Mrs Khan then came up to the stage and started shouting at the teachers, the junior staff members and the students. At first the crowd was petrified. It was evident that this sudden move from the school’s head had left everyone very disturbed and upset.

It was also very clear now that the fun-filled mood that the crowd had earlier was wiped out! Everyone, from the students to the staff members were now grumbling. Some students could also be seen shedding tears.

The vice-principal went to Mrs Khan and asked the reason for sudden outrage. But Mrs Khan responded rudely.

Mr Naeem was sitting calmly in his chair. He asked the peon for a glass of water and took that to Mrs Khan.

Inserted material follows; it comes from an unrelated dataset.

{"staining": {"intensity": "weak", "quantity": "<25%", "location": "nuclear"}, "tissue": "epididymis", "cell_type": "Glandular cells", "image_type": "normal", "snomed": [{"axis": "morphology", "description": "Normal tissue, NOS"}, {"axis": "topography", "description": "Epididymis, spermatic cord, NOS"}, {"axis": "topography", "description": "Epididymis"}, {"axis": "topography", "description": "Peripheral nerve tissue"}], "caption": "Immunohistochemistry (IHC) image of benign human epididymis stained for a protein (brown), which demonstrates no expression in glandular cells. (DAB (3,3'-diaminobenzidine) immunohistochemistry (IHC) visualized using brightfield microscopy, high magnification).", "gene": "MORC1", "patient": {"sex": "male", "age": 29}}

“Drink some water, lady,” he said and simply made her sit on a comfortable seat. “You must be having a reason or reasons to be angry, but madam we are sure that each one of us has no connection to your rage. We are doing our work very diligently. If you are not feeling well, it’s okay. We all are humans and some days are our blue days. You may rest. I am sure your students and staff members love you.”

The crowd started clapping and in a go the negative vibes ceased. In fact, everyone wished Mrs Khan to relax. But Mrs Khan stood up and it seemed that she was about to leave the hall but she went up to the microphone instead.

“This is what I wished to teach you today! My dear children, if someone is being angry or rude, you need to keep your nerves! Often we react and spoil our moods, destroy our energies and ruin our days! Your control over your anger or reaction is your strength. God bless you all! Thank you, Mr Naeem for helping me to convey the message to my youth. Love you all!”

That day Sonia learned how she could handle herself when she felt angry or upset. Instead of always complaining and being annoyed, the children had also learned the tact of handling someone’s short temper. They now seemed ready to face the world!